Your objective:
Reproduce every line of text in the material below word for word, leaving out the pictures.

Source material:
** Start **
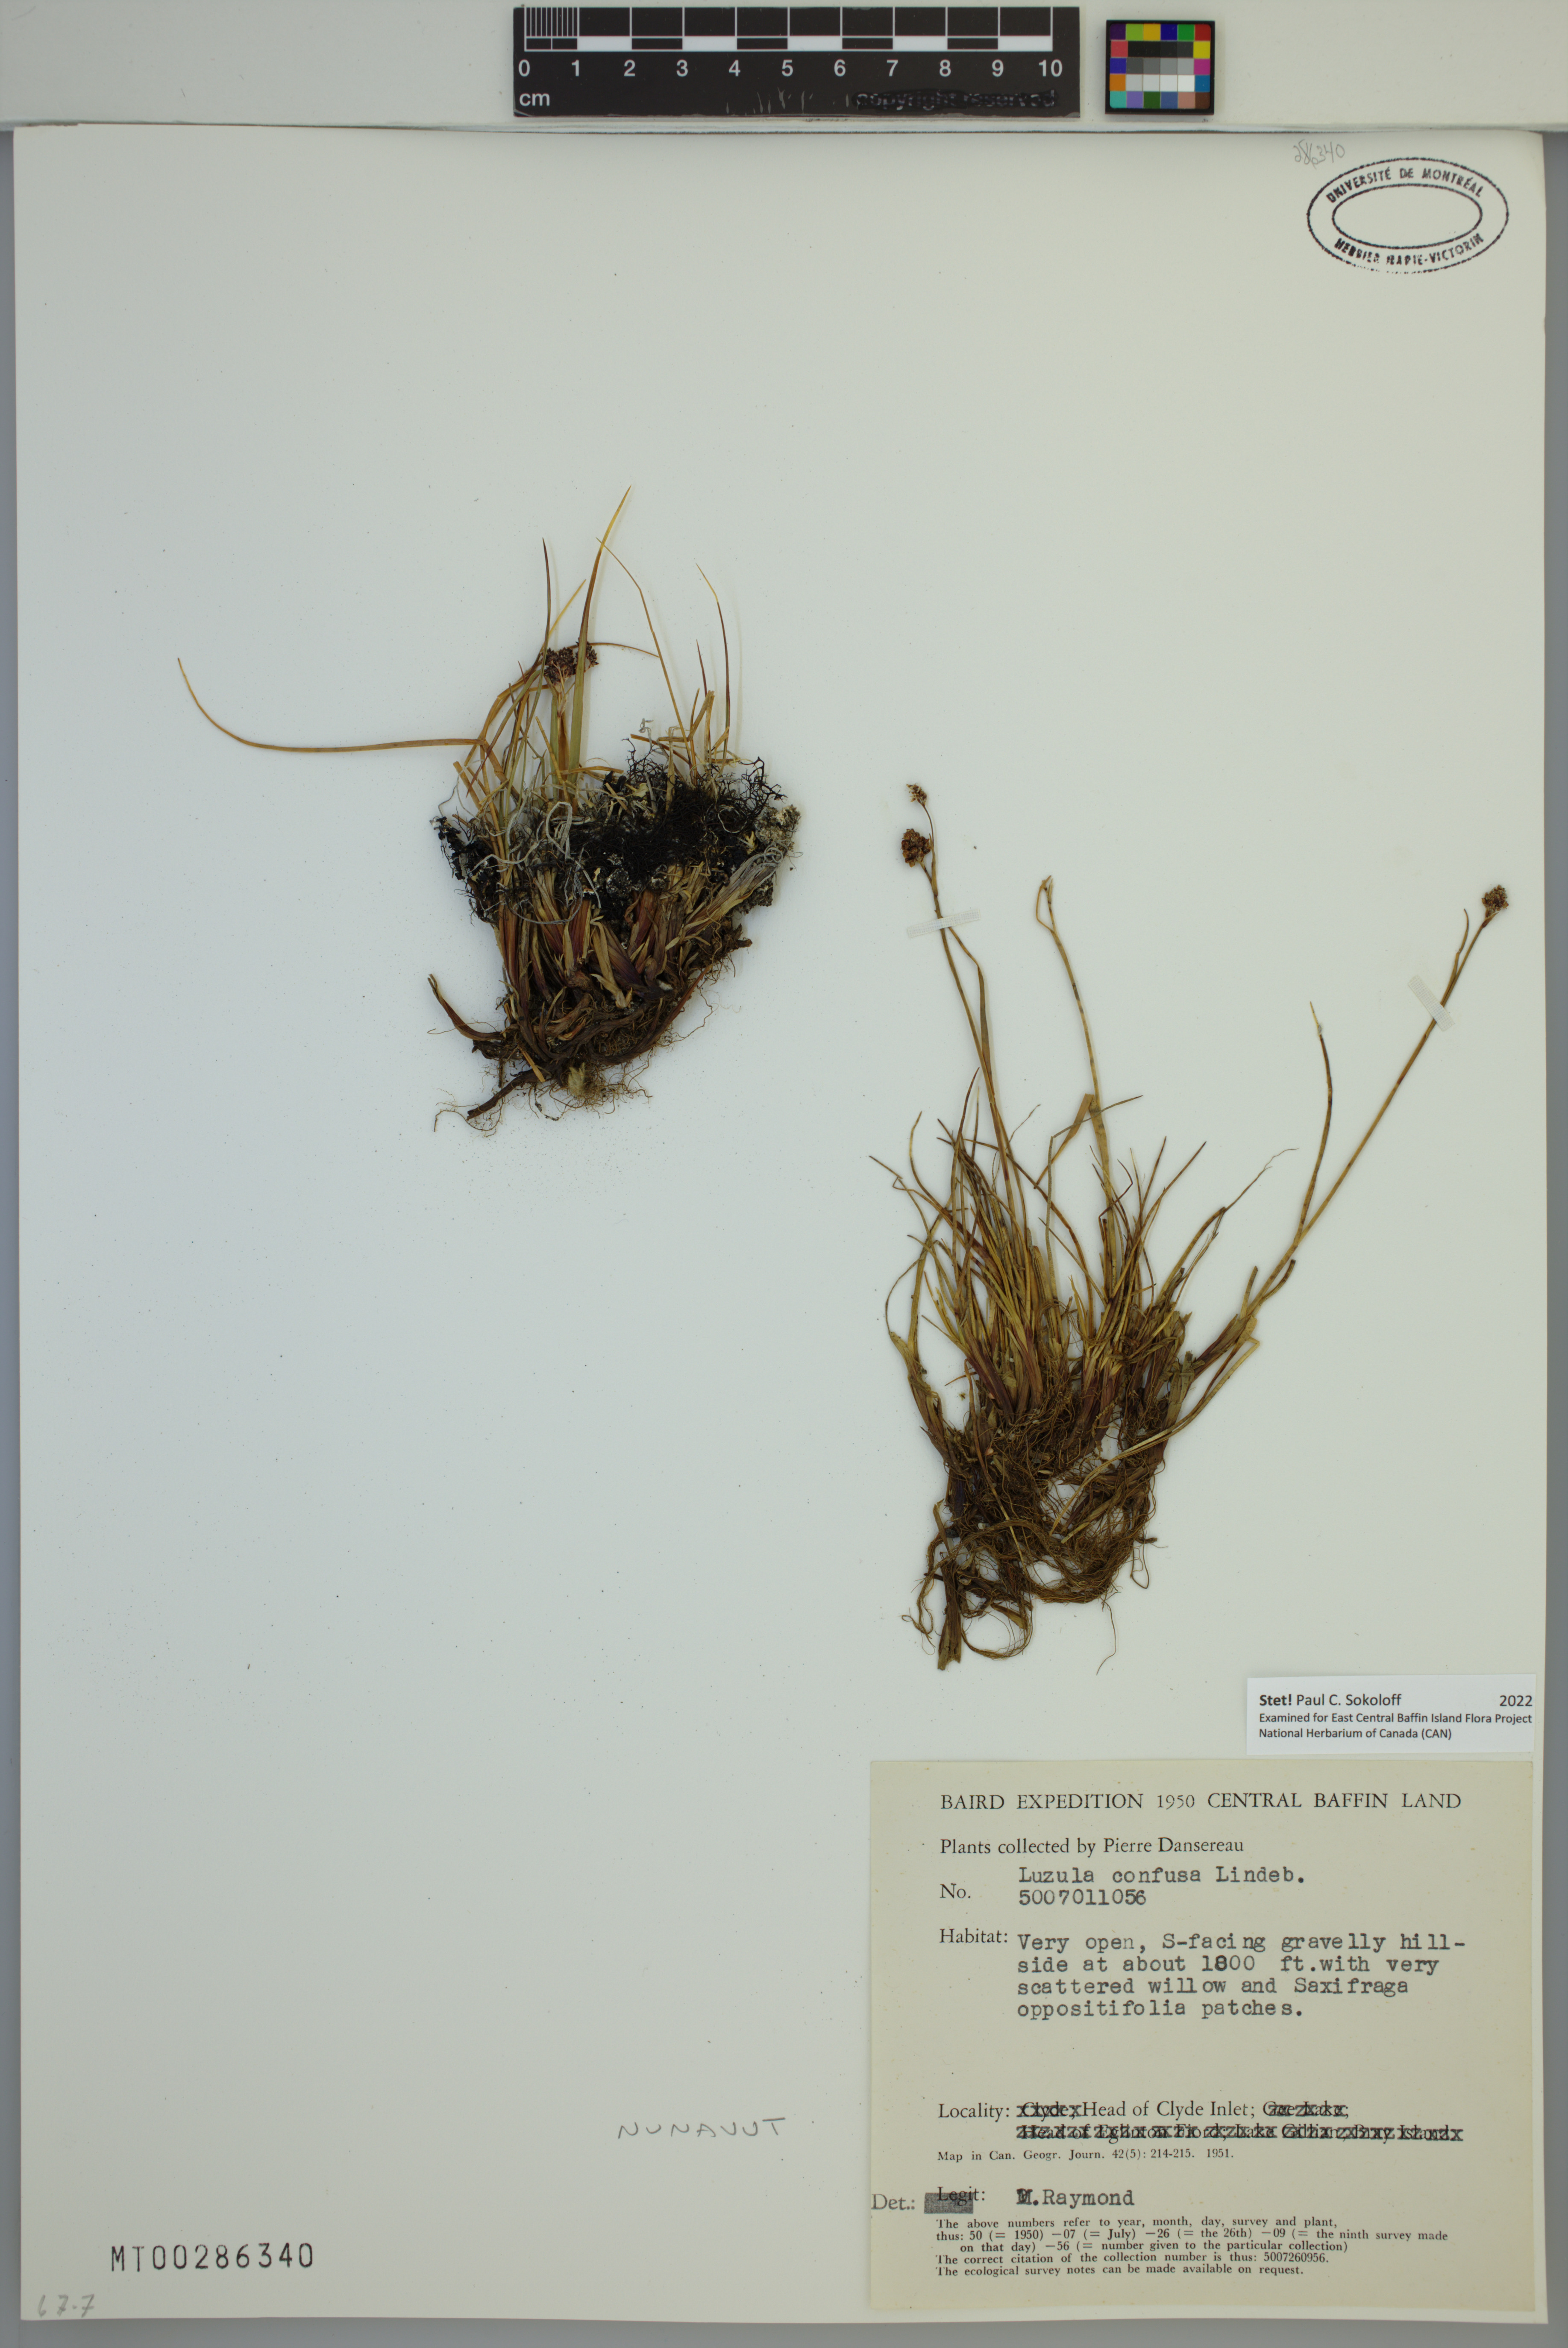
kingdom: Plantae
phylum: Tracheophyta
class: Liliopsida
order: Poales
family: Juncaceae
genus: Luzula
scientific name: Luzula confusa
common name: Northern wood rush
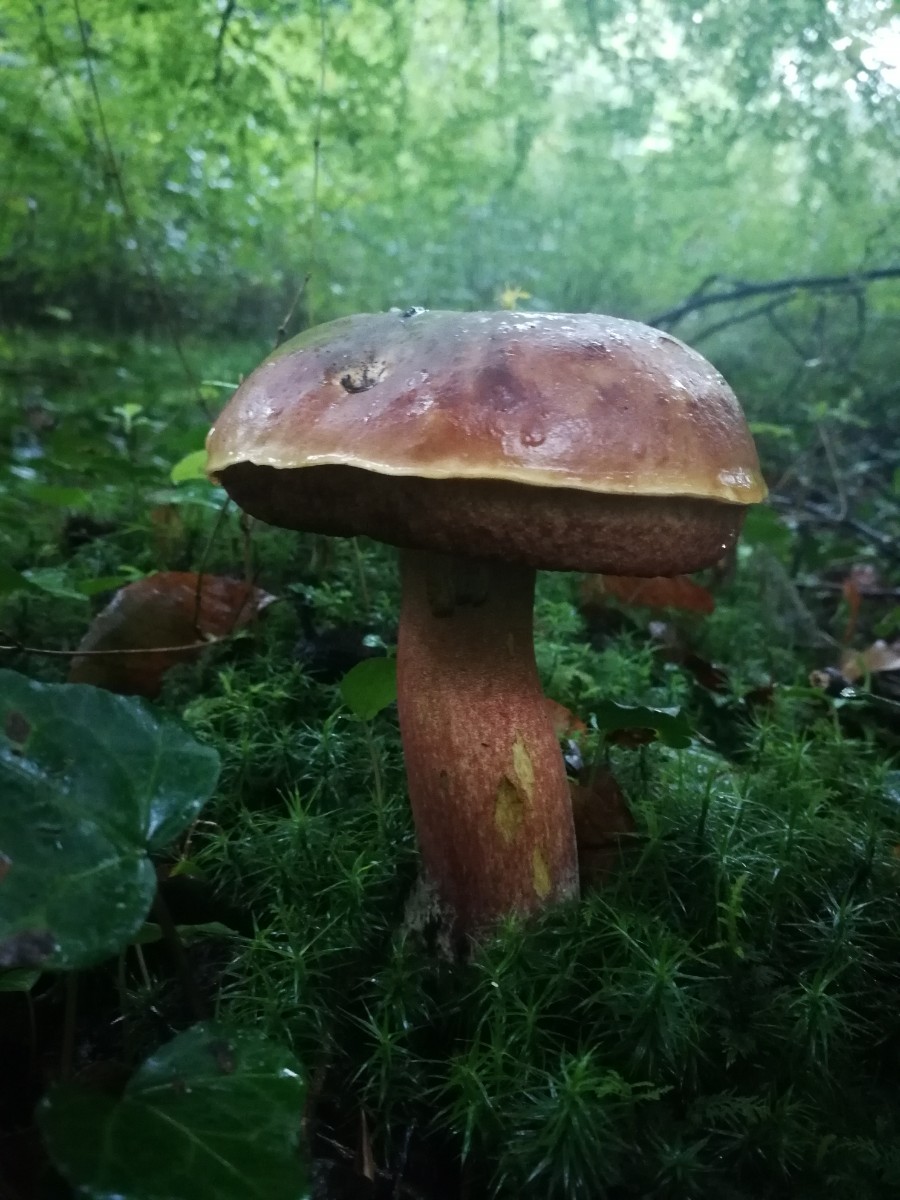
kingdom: Fungi
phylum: Basidiomycota
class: Agaricomycetes
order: Boletales
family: Boletaceae
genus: Neoboletus
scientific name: Neoboletus erythropus
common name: punktstokket indigorørhat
** End **
Output below:
kingdom: Plantae
phylum: Tracheophyta
class: Liliopsida
order: Poales
family: Juncaceae
genus: Luzula
scientific name: Luzula confusa
common name: Northern wood rush
kingdom: Fungi
phylum: Basidiomycota
class: Agaricomycetes
order: Boletales
family: Boletaceae
genus: Neoboletus
scientific name: Neoboletus erythropus
common name: punktstokket indigorørhat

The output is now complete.